A Data Warehouse is analogous to this idea of a modern warehouse. The goods, in our case "data", are brought into the warehouse from various sources. Instead of boxes of toothbrushes, headphones and garden tools, a Data Warehouse contains data from user profiles, transactions, browser history, marketing campaigns, staffing history, call volume, etc. The various forms of data are organized within the warehouse such that any of it can be gathered quickly for analysis.
The end result is a large collection of a variety of data that organizations can analyze to support management decistion-making.
As noted by William Inmon, data warehouses are integrated, nonvolatile, time variant and subject oriented systems.

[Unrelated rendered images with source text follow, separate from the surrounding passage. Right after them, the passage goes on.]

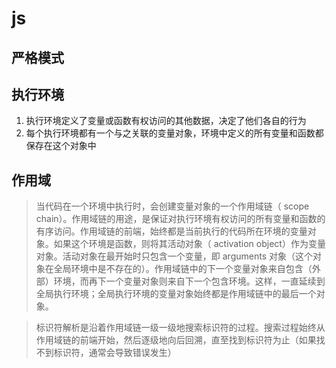 # js

## 严格模式

## 执行环境

1. 执行环境定义了变量或函数有权访问的其他数据，决定了他们各自的行为
2. 每个执行环境都有一个与之关联的变量对象，环境中定义的所有变量和函数都保存在这个对象中

## 作用域

> 当代码在一个环境中执行时，会创建变量对象的一个作用域链（ scope chain）。作用域链的用途，是保证对执行环境有权访问的所有变量和函数的有序访问。作用域链的前端，始终都是当前执行的代码所在环境的变量对象。如果这个环境是函数，则将其活动对象（ activation object）作为变量对象。活动对象在最开始时只包含一个变量，即 arguments 对象（这个对象在全局环境中是不存在的）。作用域链中的下一个变量对象来自包含（外部）环境，而再下一个变量对象则来自下一个包含环境。这样，一直延续到全局执行环境；全局执行环境的变量对象始终都是作用域链中的最后一个对象。

> 标识符解析是沿着作用域链一级一级地搜索标识符的过程。搜索过程始终从作用域链的前端开始，然后逐级地向后回溯，直至找到标识符为止（如果找不到标识符，通常会导致错误发生）
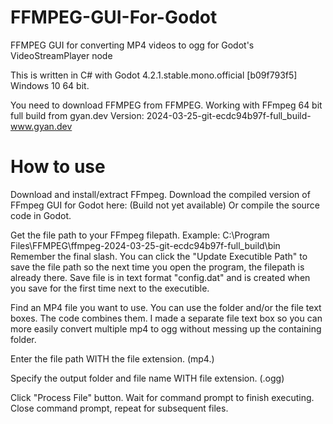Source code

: # FFMPEG-GUI-For-Godot
FFMPEG GUI for converting MP4 videos to ogg for Godot's VideoStreamPlayer node


This is written in C# with Godot 4.2.1.stable.mono.official [b09f793f5]
Windows 10 64 bit.

You need to download FFMPEG from FFMPEG. 
Working with FFmpeg 64 bit full build from gyan.dev
Version: 2024-03-25-git-ecdc94b97f-full_build-www.gyan.dev 


# How to use
Download and install/extract FFmpeg. 
Download the compiled version of FFmpeg GUI for Godot here: (Build not yet available)
Or compile the source code in Godot. 

Get the file path to your FFmpeg filepath. 
Example:
C:\Program Files\FFMPEG\ffmpeg-2024-03-25-git-ecdc94b97f-full_build\bin\
Remember the final slash.
You can click the "Update Executible Path" to save the file path so the next time you open the program, the filepath is already there.
Save file is in text format "config.dat" and is created when you save for the first time next to the executible. 

Find an MP4 file you want to use.
You can use the folder and/or the file text boxes. The code combines them.
I made a separate file text box so you can more easily convert multiple mp4 to ogg 
without messing up the containing folder.

Enter the file path WITH the file extension. (mp4.)


Specify the output folder and file name WITH file extension. (.ogg)

Click "Process File" button.
Wait for command prompt to finish executing.
Close command prompt, repeat for subsequent files.
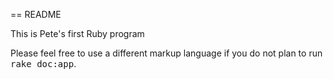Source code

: == README

This is Pete's first Ruby program


Please feel free to use a different markup language if you do not plan to run
<tt>rake doc:app</tt>.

Since data is gathered from a variety of sources, inconsistencies often need to be fixed. Once the data is stored consistently, it is much easier to extract meaningful reports about an organization's operations.
One of the reasons data warehouses are often so large is because once data is entered, it's never removed. Nonvolatile data doesn't change and new data is regularly added.
Since the data is nonvolatile, and new data can be added at any time, all data must have some sort time associated with it to prevent conflicts and allow for reporting on historical business trends.
Since the goal of a data warehouse is analytics (not processing transactions or other time sensitive tasks), the data can be structured in databases according to the subject matter.